Максим Канев – Северный ветер: Исповедь. Когда закон тайги сильнее приказа (страница 3)
Он повернулся на бок, к стене, пахнущей смолой и дымом. От Ольпы исходило ровное, спокойное тепло. Она, как всегда, все понимала без слов. Ее молчаливая стойкость была ему опорой, тем фундаментом, о который разбивались все его внутренние бури. Она не спорила с Юркой, не читала ему проповедей. Она просто делала свое дело – чинила, готовила, сохраняла очаг, – напоминая всем им, что жизнь – это не только порыв, но и терпение. Не только охота, но и готовка.

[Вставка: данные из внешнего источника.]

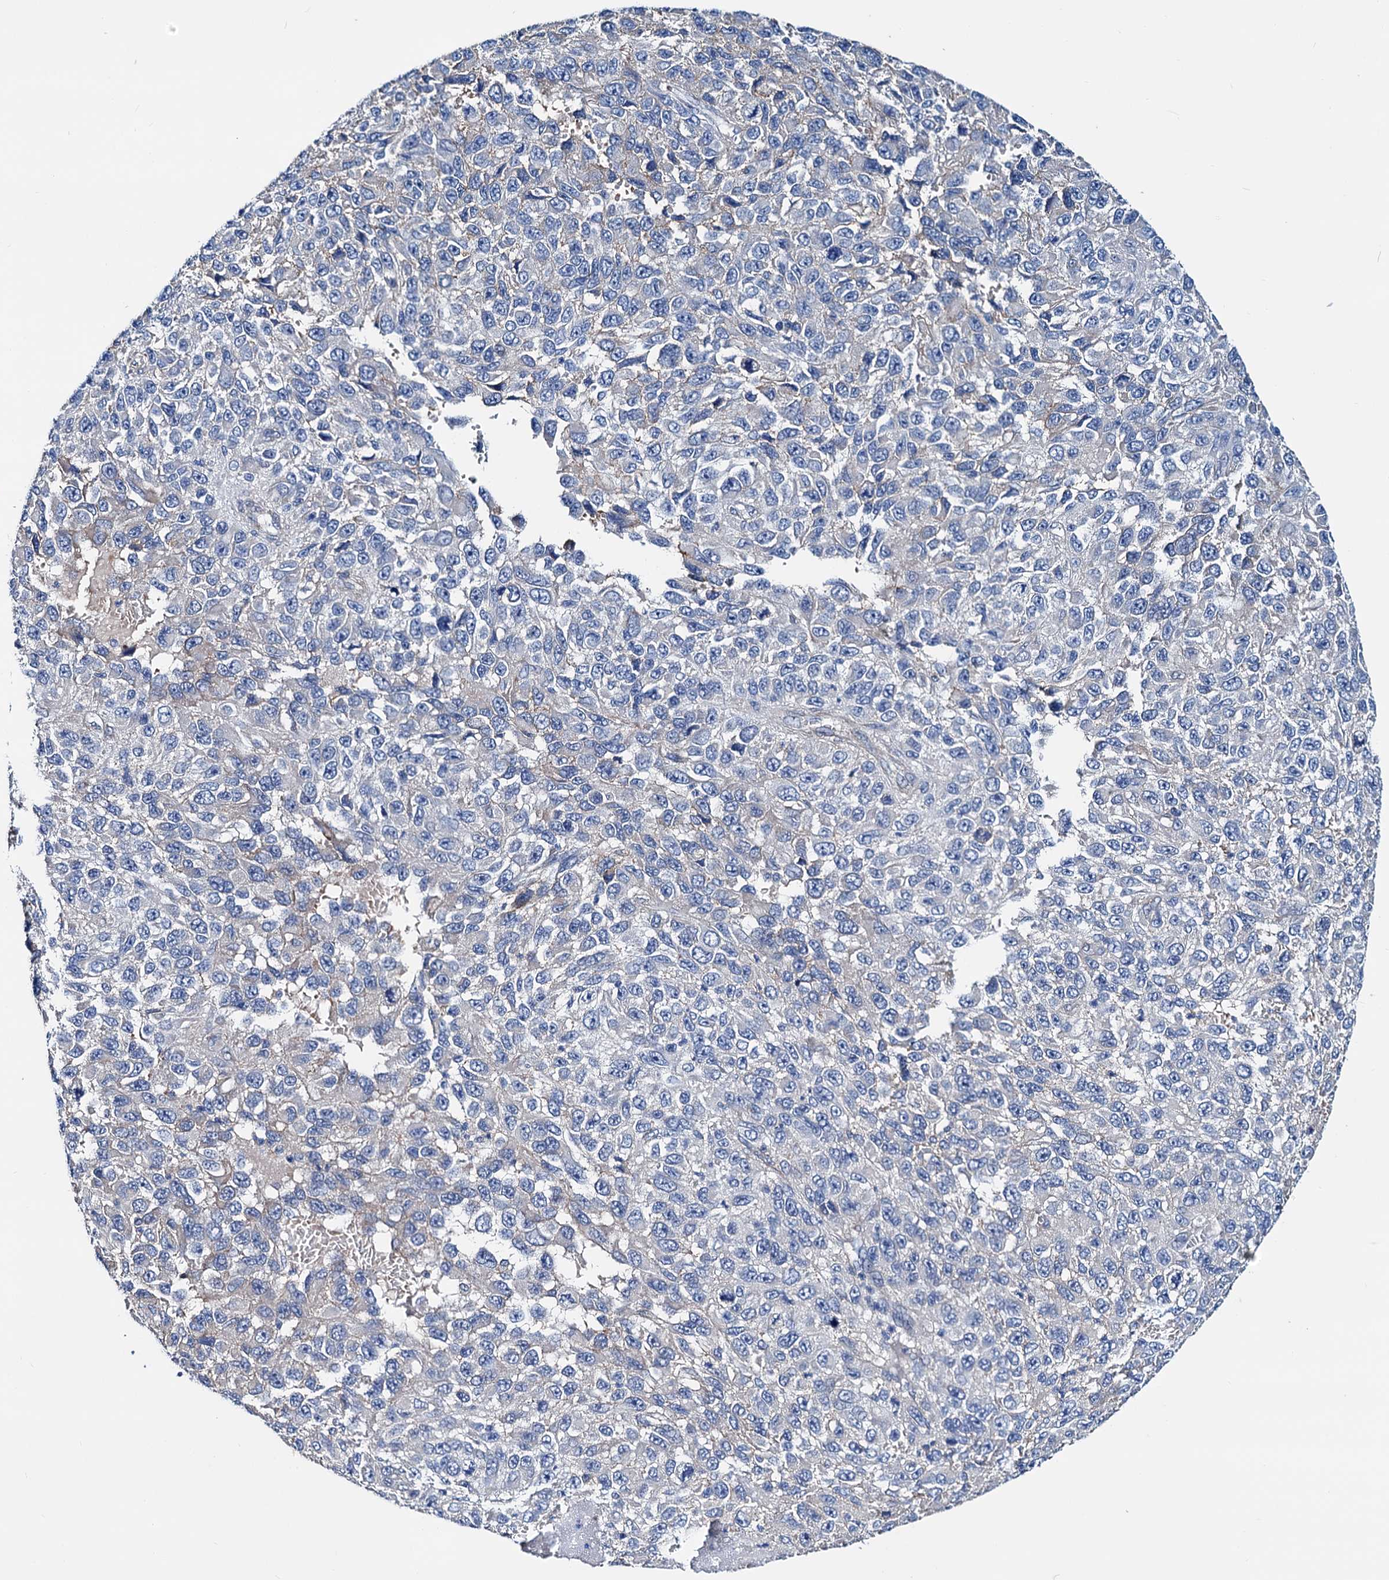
{"staining": {"intensity": "negative", "quantity": "none", "location": "none"}, "tissue": "melanoma", "cell_type": "Tumor cells", "image_type": "cancer", "snomed": [{"axis": "morphology", "description": "Normal tissue, NOS"}, {"axis": "morphology", "description": "Malignant melanoma, NOS"}, {"axis": "topography", "description": "Skin"}], "caption": "Image shows no significant protein positivity in tumor cells of malignant melanoma.", "gene": "GCOM1", "patient": {"sex": "female", "age": 96}}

«Послезавтра, на урочище…» – мысленно повторил он свое решение. Это был не просто выход за пушниной. Это было испытание. Для Юрки – сумеет ли он, загнав свою удаль, проявить настоящую, зрелую выдержку охотника? Для себя – сумеет ли он доверить сыну часть своей ответственности, перестать видеть в нем мальчишку?
Он закрыл глаза, прогоняя навязчивые мысли. Перед сном думать о плохом – накликать беду. Нужно думать о деле. О тропах к Сосновому ручью. О том, где ставить пасти на соболя. О том, какая погода будет к утру. Воздух стал суше, тяга в печи ровная – к ясному дню. Последним в его сознании, прежде чем сон накрыл его темным, тяжелым крылом, возник образ – не грозный и не тревожный. Образ старого, замшелого кедрача у ручья, где земля была испещрена цепочками соболиных следов. И он, и Юра, стоящие рядом и молча смотрящие на эти следы. Не спорящие. Просто вместе. И в этом молчалом5 единстве была если не надежда, то слабая, чуть заметная трещина в том стынущем льду, что вставал между ними.

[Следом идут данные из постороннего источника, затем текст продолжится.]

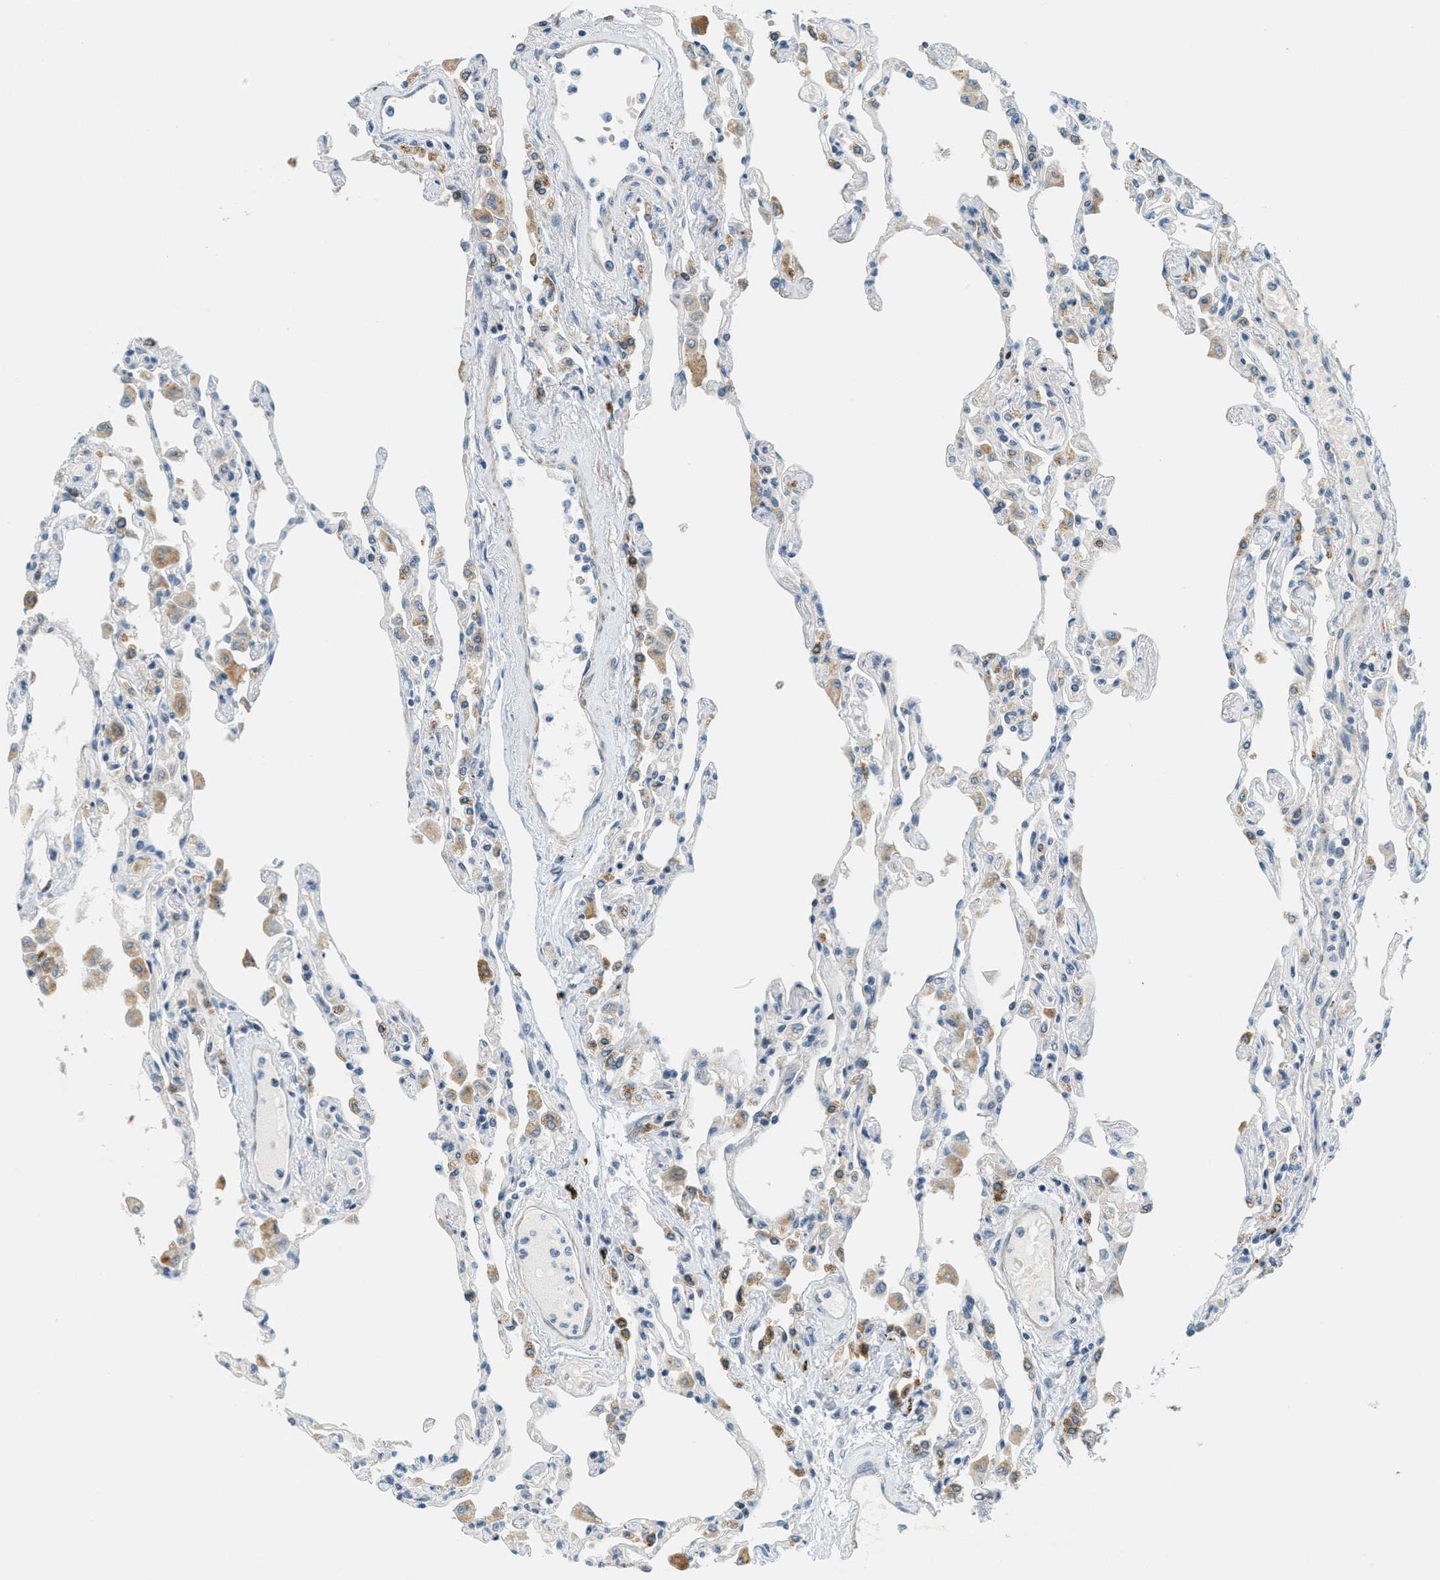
{"staining": {"intensity": "moderate", "quantity": "<25%", "location": "cytoplasmic/membranous"}, "tissue": "lung", "cell_type": "Alveolar cells", "image_type": "normal", "snomed": [{"axis": "morphology", "description": "Normal tissue, NOS"}, {"axis": "topography", "description": "Bronchus"}, {"axis": "topography", "description": "Lung"}], "caption": "Unremarkable lung was stained to show a protein in brown. There is low levels of moderate cytoplasmic/membranous positivity in about <25% of alveolar cells. (Brightfield microscopy of DAB IHC at high magnification).", "gene": "DDX47", "patient": {"sex": "female", "age": 49}}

Следующее утро пришло ясным и звонким, точно в унисон старому, как сама тайга, предсказанию Митьки. Солнце, еще не набравшее полуденной силы, золотило макушки елей, и с каждой хвоинки, с каждой травинки на подворье капали крупные, сверкающие бриллиантами капли, растопляя ночной иней. Воздух был чист и холоден, словно ключевая вода, и звенел в легких от каждой порции. В избе пахло дымком и остывшей золой, густым, уютным запахом вчерашнего угасшего огня. Первым, как всегда, проснулся Отец. Он неспешно, со старым охотничьим проворством, стараясь не будить домочадцев, растопил печь. Сначала тонкий, едкий дымок, потом уверенное потрескивание поленьев, и вот по бревенчатому срубу уже разливалось ровное, сухое тепло, от которого потянуло древесной смолкой и горячим хлебом.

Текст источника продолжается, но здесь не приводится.